Any impact on the global economy? So far no apparent negative impact. It's travel as per normal. Shopping as per normal.
One good thing about the pandemic is the super boost for the vaccine industry, and all related industries with regards to pandemic preparedness.
Market Research Media estimates that the size of the global pandemic preparedness market is in the region of a staggering US$52 billion in 201o-2015. The orders for vaccines alone is sizeable. The supply of influenza vaccines to the European market itself will net GSK US$1 billion.
The safety of existing and new vaccines has been the subject of a raging debate. Much of the controversy centres around the inclusion of mercury (thimerasol) and aluminium in the preparations of the various vaccines. Thimerasol is used largely as a preservative, but has been incriminated in CNS and renal toxicity. There have also been suggested associations with autism in children. Aluminium on the other hand is use mainly as an adjuvant to increase the immunological response to the antigen. It has also been suggested to be involved in brain damage and behavioural problems in children.
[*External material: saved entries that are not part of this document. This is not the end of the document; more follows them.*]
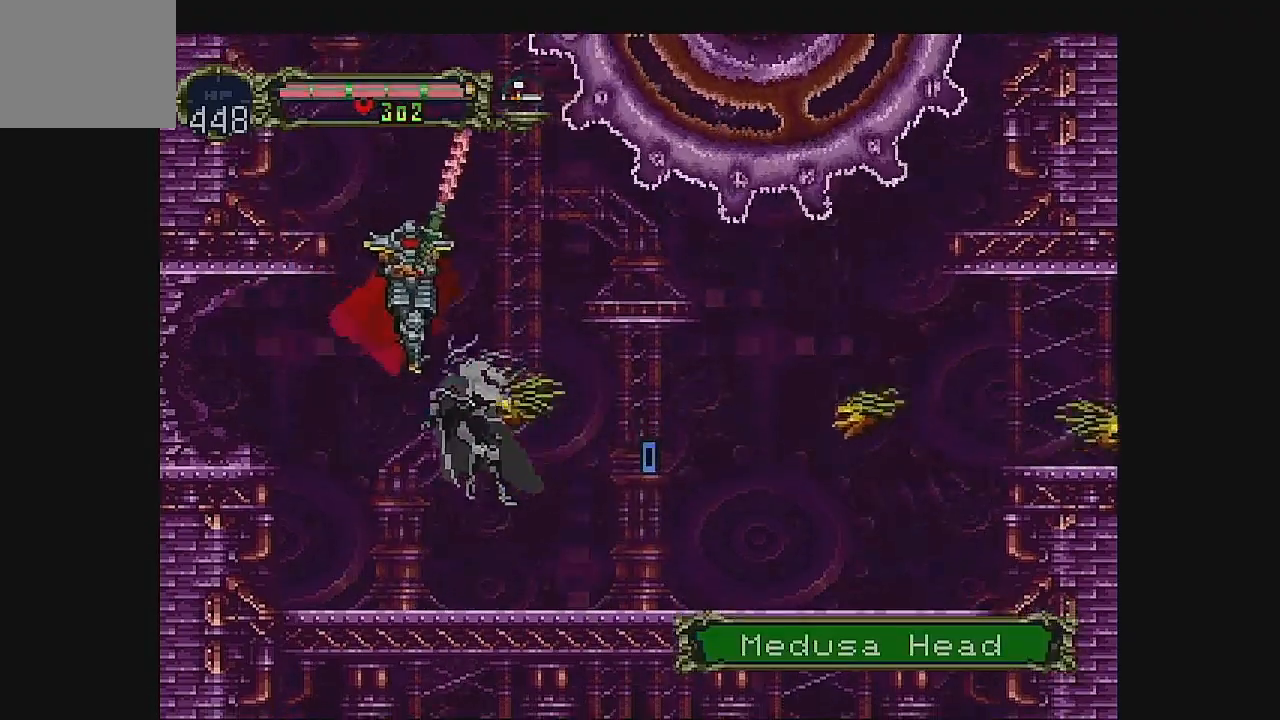
Gameplay with a controller (Xbox layout); each line is a JSON object with the inputs held at the frame after it (dt_ms = milliseconds from this image to that frame). "events" lists button and stick changes between this image and that frame as [ms after this image, input, new state], when the widget could be followed in between. Not read: L1 L3 R1 R3 right_stick.
{"dt_ms": 1000, "buttons": ["A", "DPAD_RIGHT"], "left_stick": "center"}
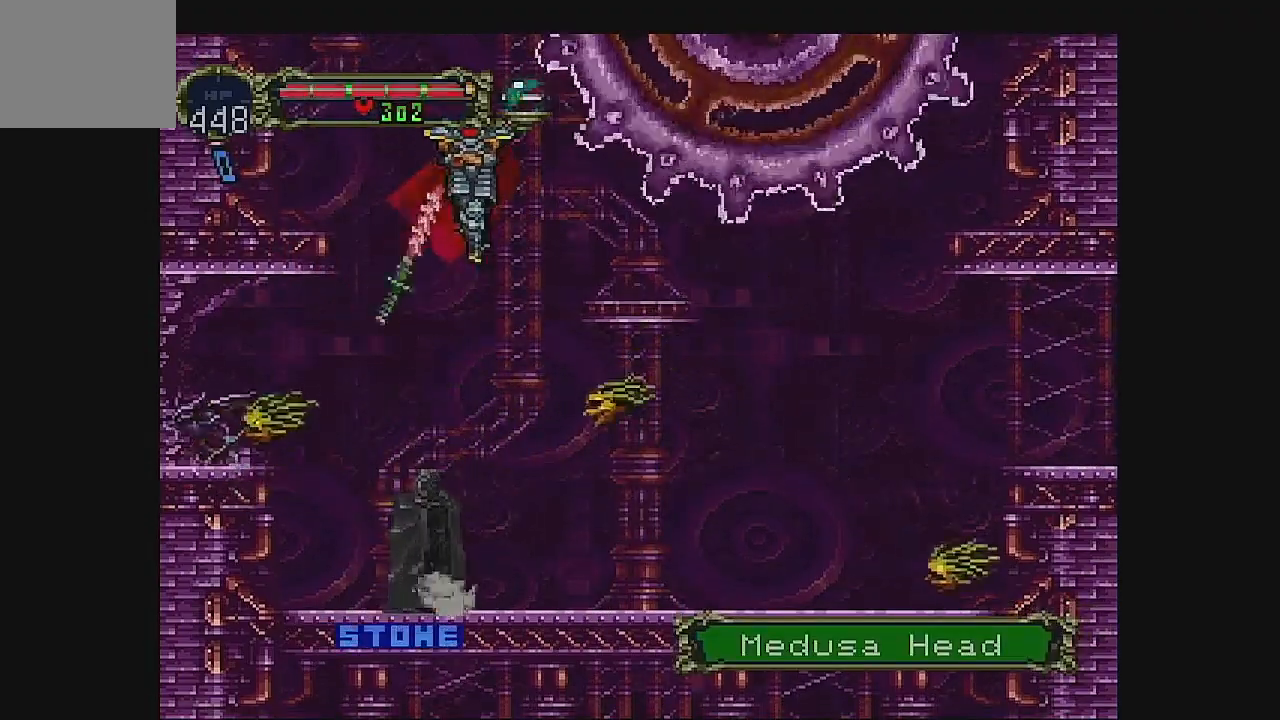
{"dt_ms": 500, "buttons": ["DPAD_DOWN", "DPAD_RIGHT"], "left_stick": "center", "events": [[67, "A", "up"], [100, "DPAD_DOWN", "down"], [167, "A", "down"], [233, "A", "up"], [333, "A", "down"], [400, "A", "up"]]}
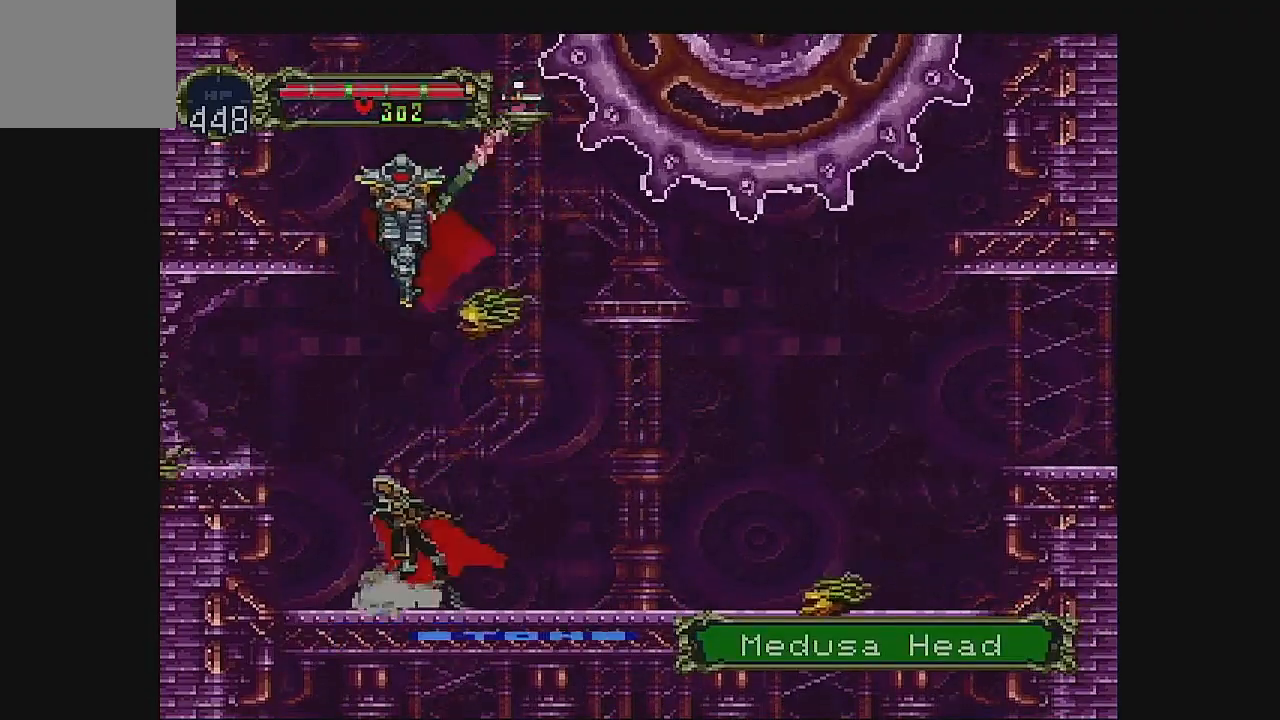
{"dt_ms": 500, "buttons": ["A", "DPAD_RIGHT"], "left_stick": "center", "events": [[33, "A", "down"], [167, "DPAD_DOWN", "up"]]}
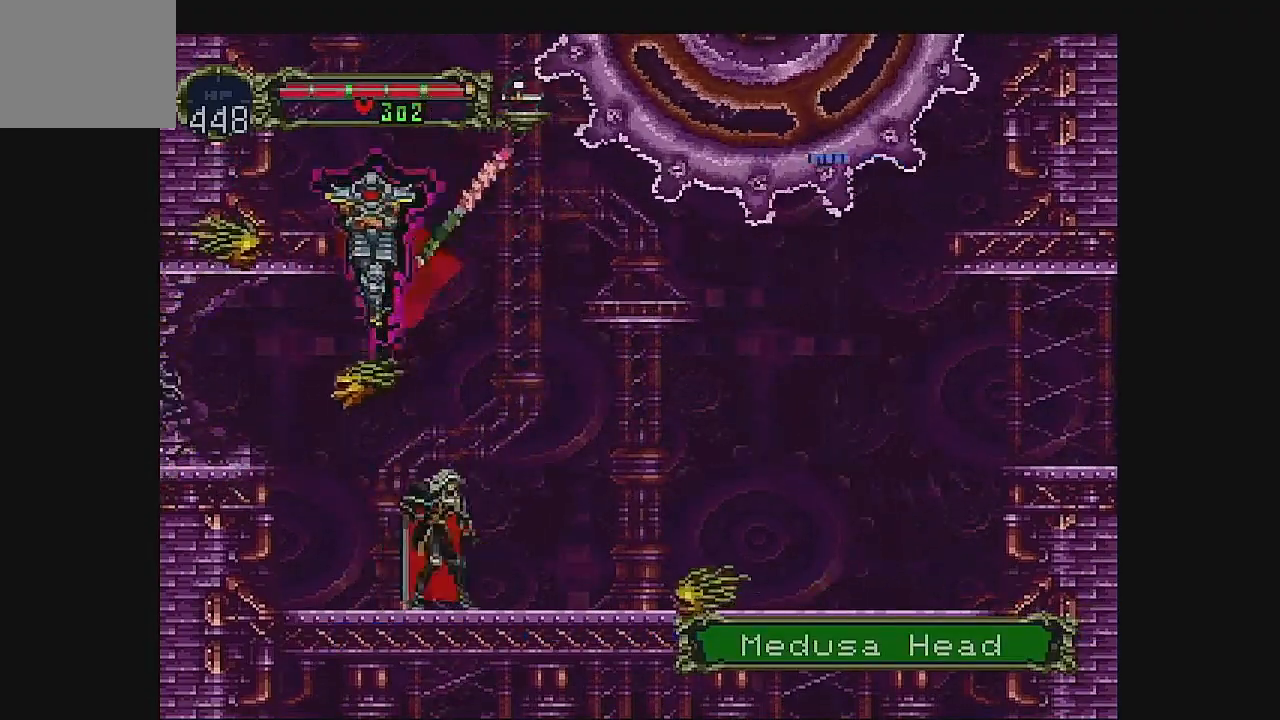
{"dt_ms": 500, "buttons": ["A", "DPAD_RIGHT"], "left_stick": "center", "events": []}
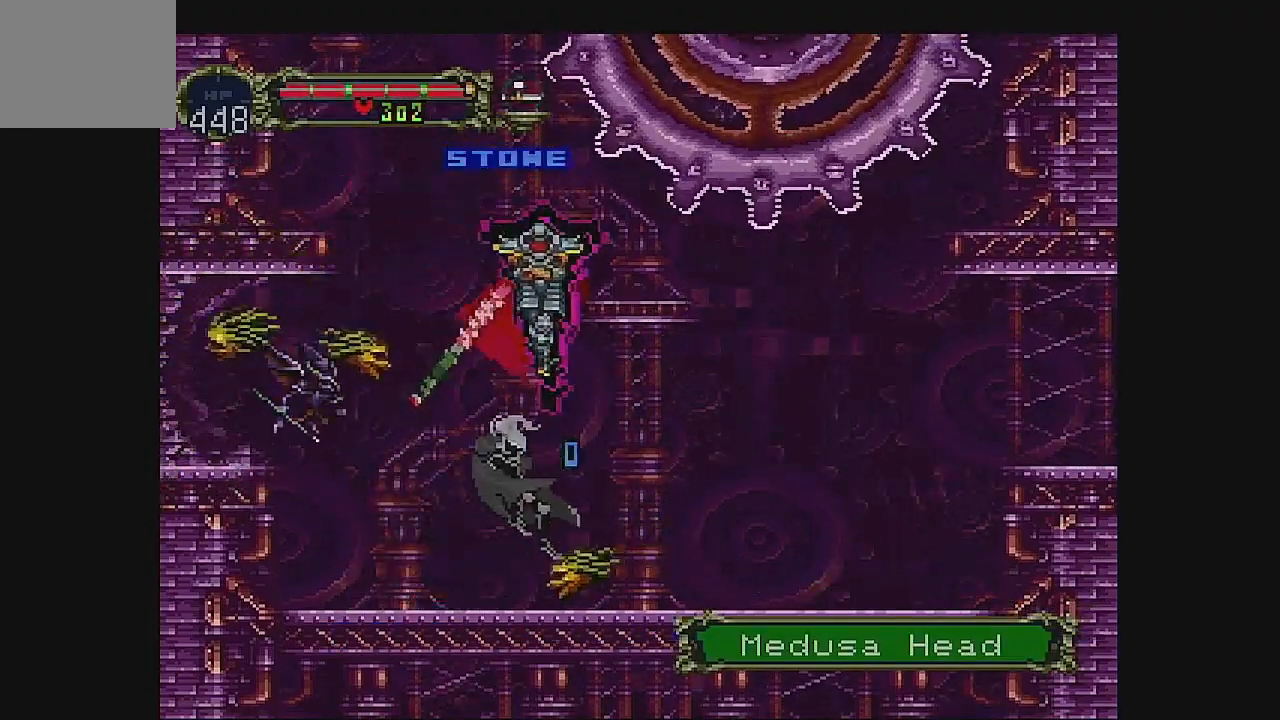
{"dt_ms": 500, "buttons": ["A", "DPAD_RIGHT"], "left_stick": "center", "events": [[67, "A", "up"], [267, "A", "down"], [400, "A", "up"], [500, "A", "down"]]}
Most of these claims are pretty alarmist and poorly substantiated but there have been a lot of pressures to remove these from vaccine preparations.
One other problem with vaccines relates to the fear of the unknown. Vaccines are usually produced throgh fairly complex biological means, many of which are proprietary and unique to companies. Many of these processes are fairly recent innovations, the safety of which have not been extensively validated. We really don't know too much about the long term consequences of being exposed to products and contaminants from these commercial bio-industrial processes. On surface they appear to be safe. We can only hope that the longer term effects will be just as innocuous.
Gor more information about vaccine safety:
US Centers for Disease Control and Prevention, Immunization Safety Office
Vaccines are still one of the most effective means to control infections, and good access to vaccines is of critical importance in managing epidemics and pandemics such as those caused by the current novel H1N1. The issue of vaccine safety is difficult to resolve because many of the suggested toxic effects are much delayed effects whose postulated causal relationship with the vaccines are extremely difficult to prove. Nevertheless it is vitally important for health authorities to address these issues openly and provide a high degree of public reassurance. In this pandemic, there will be pressures to embark on vaccination programmes early, and perhaps prematurely, before full clinical trialing has been completed. Full public disclosure of data relating to the vaccine safety will be even more important.